We all search for the dry shadow at the time of the storm
to shelter us from its restless steps
sometimes we even use others’ whiskers like umbrellas
crawl to its sound
until we hear the bullets
and it’s time to flee again.
Loyalty is just the leftovers
rotting in the alley.
Translated from the Spanish by Magdalena Arias Vásquez
Paola Assad Barbarino is a poet and visual artist from Caracas, Venezuela based in New York.
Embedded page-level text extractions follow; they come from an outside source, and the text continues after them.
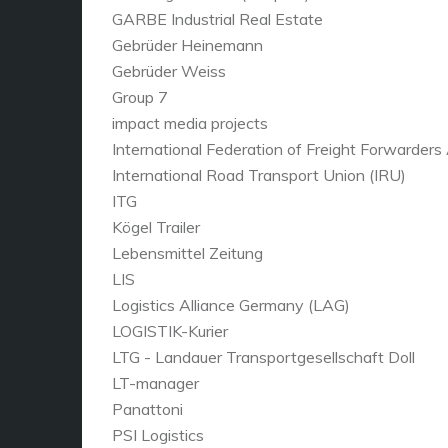
GARBE Industrial Real Estate
Gebrüder Heinemann
Gebrüder Weiss
Group 7
impact media projects
International Federation of Freight Forwarders
International Road Transport Union (IRU)
ITG
Kögel Trailer
Lebensmittel Zeitung
LIS
Logistics Alliance Germany (LAG)
LOGISTIK-Kurier
LTG - Landauer Transportgesellschaft Doll
LT-manager
Panattoni
PSI Logistics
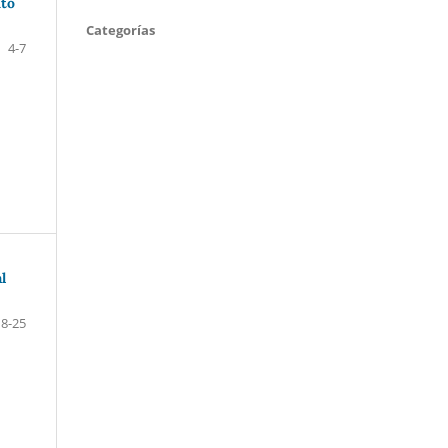
nto
Categorías
4-7
l
8-25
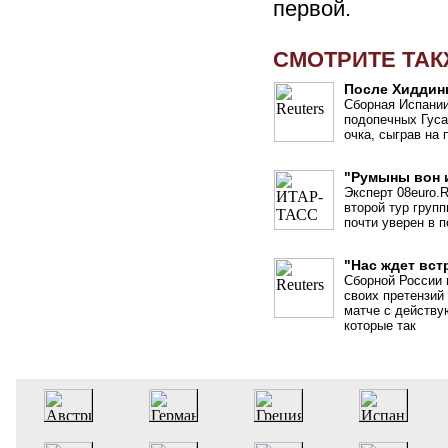
первой.
СМОТРИТЕ ТА
После Хиддин
Сборная Испании
подопечных Гуса
очка, сыграв на
"Румыны вон и
Эксперт 08euro.
второй тур груп
почти уверен в 
"Нас ждет вст
Сборной России 
своих претензий
матче с действ
которые так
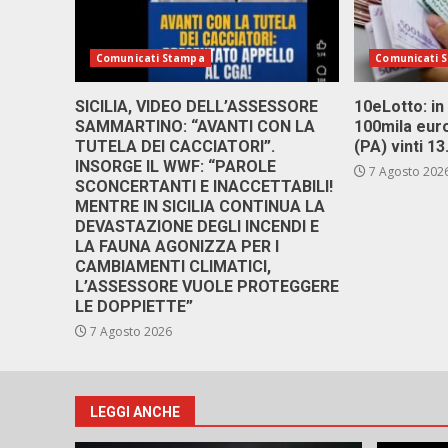
Comunicati Stampa
Comunicati 
SICILIA, VIDEO DELL’ASSESSORE
10eLotto: in 
SAMMARTINO: “AVANTI CON LA
100mila euro
TUTELA DEI CACCIATORI”.
(PA) vinti 1
INSORGE IL WWF: “PAROLE
7 Agosto 202
SCONCERTANTI E INACCETTABILI!
MENTRE IN SICILIA CONTINUA LA
DEVASTAZIONE DEGLI INCENDI E
LA FAUNA AGONIZZA PER I
CAMBIAMENTI CLIMATICI,
L’ASSESSORE VUOLE PROTEGGERE
LE DOPPIETTE”
7 Agosto 2026
LEGGI ANCHE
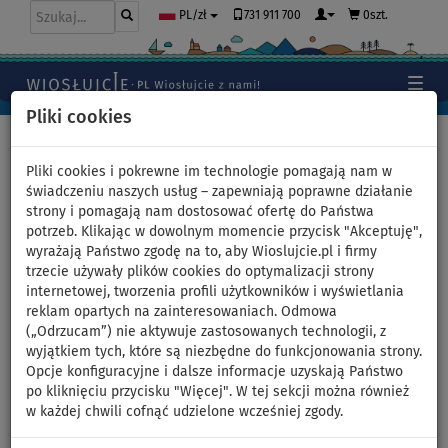
731 911 700
0szt.
PL/zł
Pliki cookies
Home
>
Kajaki, kanoe
>
Rekreacyjne
Pliki cookies i pokrewne im technologie pomagają nam w
świadczeniu naszych usług – zapewniają poprawne działanie
strony i pomagają nam dostosować ofertę do Państwa
Pompowany kajak AQUA
potrzeb. Klikając w dowolnym momencie przycisk "Akceptuję",
wyrażają Państwo zgodę na to, aby Wioslujcie.pl i firmy
MARINA LAXO 285
trzecie używały plików cookies do optymalizacji strony
internetowej, tworzenia profili użytkowników i wyświetlania
jednoosobowy - model 2021
reklam opartych na zainteresowaniach. Odmowa
(„Odrzucam”) nie aktywuje zastosowanych technologii, z
wyjątkiem tych, które są niezbędne do funkcjonowania strony.
DO
DO
DARMOWA
-39
%
95 kg
DOSTAWA
Opcje konfiguracyjne i dalsze informacje uzyskają Państwo
po kliknięciu przycisku "Więcej". W tej sekcji można również
Previous
Nex
w każdej chwili cofnąć udzielone wcześniej zgody.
She was a finalist in the III Concurso de Poesía Jóven Rafael Cadenas (La Poeteca, Caracas, 2017), with her poem “El Rapto”. Her poems are also found in Liberoamericanas: 140 Poetas Latinoamericanas (Libero, Barcelona, 2018), UBICUO (Lecturas de arraigo, Madrid, 2021), and Círculo de Poesía. She was invited by Nueva York Poetry Review to exhibit her work at the New York City Poetry Festival in 2024 and 2025 in Governor’s Island. Todo Menos Invierno is her first poetry collection, and it received honorable mention in the Premio de Poesía Ida Gramcko 2024 (Santiago, Chile). She is a member of PEN Venezuela.
Magdalena Arias Vásquez is a writer and translator. Her English-language poems have been published in journals such as AGNI, Poetry Northwest, among others. She was a 2024 PEN America Emerging Voices Fellow and has received recognition and support for her work from organizations like AWP, Brooklyn Poets, among others. She is a graduate of Under the Volcano Writing Residence Poetry in Spanish Cohort in Tepoztlán, Mexico, and of Williams College, where she earned a BA in English and French Literature. Born and raised in Panama City, Panama, she currently splits her time between the isthmus and New York.